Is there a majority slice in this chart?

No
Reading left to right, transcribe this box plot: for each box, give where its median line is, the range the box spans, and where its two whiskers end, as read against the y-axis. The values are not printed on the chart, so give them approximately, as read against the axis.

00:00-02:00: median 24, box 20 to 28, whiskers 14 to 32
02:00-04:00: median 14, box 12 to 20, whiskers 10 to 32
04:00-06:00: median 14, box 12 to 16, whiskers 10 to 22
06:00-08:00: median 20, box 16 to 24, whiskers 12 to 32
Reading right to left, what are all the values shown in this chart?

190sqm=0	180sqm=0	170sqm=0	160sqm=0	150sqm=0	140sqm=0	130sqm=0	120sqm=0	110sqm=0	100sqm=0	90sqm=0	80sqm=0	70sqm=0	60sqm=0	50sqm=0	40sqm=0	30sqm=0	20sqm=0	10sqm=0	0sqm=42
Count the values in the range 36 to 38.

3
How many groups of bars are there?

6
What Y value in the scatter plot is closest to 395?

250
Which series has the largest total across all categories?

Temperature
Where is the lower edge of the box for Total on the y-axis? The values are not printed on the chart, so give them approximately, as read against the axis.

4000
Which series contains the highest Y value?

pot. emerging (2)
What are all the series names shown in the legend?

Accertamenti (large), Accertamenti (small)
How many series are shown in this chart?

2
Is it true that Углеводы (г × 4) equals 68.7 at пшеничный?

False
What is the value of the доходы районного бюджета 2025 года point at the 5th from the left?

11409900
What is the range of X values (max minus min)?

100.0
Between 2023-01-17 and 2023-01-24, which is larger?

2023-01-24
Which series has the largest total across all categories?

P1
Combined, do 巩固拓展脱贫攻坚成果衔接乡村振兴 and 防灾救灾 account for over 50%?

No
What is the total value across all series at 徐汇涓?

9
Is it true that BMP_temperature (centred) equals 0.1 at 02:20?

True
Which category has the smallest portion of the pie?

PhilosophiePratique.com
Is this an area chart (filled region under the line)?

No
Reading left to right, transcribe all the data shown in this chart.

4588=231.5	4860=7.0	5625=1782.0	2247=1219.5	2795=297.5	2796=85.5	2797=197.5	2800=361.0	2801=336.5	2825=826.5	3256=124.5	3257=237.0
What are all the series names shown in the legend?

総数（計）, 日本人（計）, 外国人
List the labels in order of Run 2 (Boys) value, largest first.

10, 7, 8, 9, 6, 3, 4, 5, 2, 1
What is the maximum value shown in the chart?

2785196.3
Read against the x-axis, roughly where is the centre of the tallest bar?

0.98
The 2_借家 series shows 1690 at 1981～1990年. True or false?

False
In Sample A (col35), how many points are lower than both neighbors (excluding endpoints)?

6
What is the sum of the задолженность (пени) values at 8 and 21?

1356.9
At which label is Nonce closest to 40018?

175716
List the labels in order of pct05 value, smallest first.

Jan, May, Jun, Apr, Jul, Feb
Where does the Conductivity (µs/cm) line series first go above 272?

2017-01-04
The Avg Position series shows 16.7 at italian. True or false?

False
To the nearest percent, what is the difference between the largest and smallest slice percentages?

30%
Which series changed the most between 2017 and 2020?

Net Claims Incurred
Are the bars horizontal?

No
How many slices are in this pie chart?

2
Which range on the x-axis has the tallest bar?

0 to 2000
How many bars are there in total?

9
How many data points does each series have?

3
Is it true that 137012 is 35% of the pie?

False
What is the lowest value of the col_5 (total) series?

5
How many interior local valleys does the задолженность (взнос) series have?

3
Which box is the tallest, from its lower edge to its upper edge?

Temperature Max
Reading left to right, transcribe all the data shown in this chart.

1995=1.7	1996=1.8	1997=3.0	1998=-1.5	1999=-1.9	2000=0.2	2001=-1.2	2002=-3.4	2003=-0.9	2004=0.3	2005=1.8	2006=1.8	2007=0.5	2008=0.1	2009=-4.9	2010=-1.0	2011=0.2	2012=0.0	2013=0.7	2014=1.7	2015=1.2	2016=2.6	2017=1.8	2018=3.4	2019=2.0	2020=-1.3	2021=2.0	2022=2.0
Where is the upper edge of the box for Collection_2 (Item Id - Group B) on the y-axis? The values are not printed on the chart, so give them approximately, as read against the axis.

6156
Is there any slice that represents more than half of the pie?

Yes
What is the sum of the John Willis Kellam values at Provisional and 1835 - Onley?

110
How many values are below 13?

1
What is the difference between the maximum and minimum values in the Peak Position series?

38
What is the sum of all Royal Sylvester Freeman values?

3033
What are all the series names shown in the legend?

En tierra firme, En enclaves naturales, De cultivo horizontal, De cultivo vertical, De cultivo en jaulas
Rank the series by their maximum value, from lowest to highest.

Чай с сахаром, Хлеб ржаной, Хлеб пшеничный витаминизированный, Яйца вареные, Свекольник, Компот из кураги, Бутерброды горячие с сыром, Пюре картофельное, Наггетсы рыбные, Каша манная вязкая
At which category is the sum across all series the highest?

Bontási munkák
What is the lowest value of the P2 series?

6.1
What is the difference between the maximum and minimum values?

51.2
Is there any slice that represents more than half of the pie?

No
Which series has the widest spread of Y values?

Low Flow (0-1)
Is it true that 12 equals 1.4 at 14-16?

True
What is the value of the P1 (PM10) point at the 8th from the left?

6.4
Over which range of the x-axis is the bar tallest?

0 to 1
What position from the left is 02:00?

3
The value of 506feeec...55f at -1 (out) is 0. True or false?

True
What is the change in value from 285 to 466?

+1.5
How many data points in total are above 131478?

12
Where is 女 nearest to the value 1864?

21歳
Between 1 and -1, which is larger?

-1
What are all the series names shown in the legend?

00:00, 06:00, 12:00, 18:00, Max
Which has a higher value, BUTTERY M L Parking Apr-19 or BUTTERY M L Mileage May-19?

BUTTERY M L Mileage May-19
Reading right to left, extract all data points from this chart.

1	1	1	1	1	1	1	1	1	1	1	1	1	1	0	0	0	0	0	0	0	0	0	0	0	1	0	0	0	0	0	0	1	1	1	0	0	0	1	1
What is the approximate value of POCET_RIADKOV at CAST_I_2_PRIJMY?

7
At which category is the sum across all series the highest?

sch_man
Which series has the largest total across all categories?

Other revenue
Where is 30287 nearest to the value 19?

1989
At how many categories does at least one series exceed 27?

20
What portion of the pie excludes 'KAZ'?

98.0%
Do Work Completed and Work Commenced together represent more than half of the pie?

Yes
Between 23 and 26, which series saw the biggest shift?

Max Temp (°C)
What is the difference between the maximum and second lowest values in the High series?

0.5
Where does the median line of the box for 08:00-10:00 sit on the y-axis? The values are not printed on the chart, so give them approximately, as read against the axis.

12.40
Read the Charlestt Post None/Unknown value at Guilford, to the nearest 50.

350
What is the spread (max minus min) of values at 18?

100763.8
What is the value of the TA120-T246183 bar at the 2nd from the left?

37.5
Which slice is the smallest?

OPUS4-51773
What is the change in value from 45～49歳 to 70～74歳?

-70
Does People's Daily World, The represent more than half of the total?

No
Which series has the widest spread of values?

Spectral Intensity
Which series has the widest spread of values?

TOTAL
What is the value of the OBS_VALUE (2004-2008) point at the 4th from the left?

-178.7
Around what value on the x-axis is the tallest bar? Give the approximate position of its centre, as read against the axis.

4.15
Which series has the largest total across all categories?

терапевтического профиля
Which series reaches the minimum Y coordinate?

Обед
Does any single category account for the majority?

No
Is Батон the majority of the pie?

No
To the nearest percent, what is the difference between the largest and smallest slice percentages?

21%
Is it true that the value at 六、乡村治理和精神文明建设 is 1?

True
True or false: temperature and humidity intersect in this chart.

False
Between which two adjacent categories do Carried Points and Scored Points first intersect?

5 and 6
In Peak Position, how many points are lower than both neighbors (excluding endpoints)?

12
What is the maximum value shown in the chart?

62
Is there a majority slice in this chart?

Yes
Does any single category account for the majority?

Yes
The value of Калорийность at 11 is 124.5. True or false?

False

□ □ □ □

Locate each line above that contains the word "nearest" and copy every such line in full.

To the nearest percent, what is the difference between the largest and smallest slice percentages?
Where is 女 nearest to the value 1864?
Where is 30287 nearest to the value 19?
Read the Charlestt Post None/Unknown value at Guilford, to the nearest 50.
To the nearest percent, what is the difference between the largest and smallest slice percentages?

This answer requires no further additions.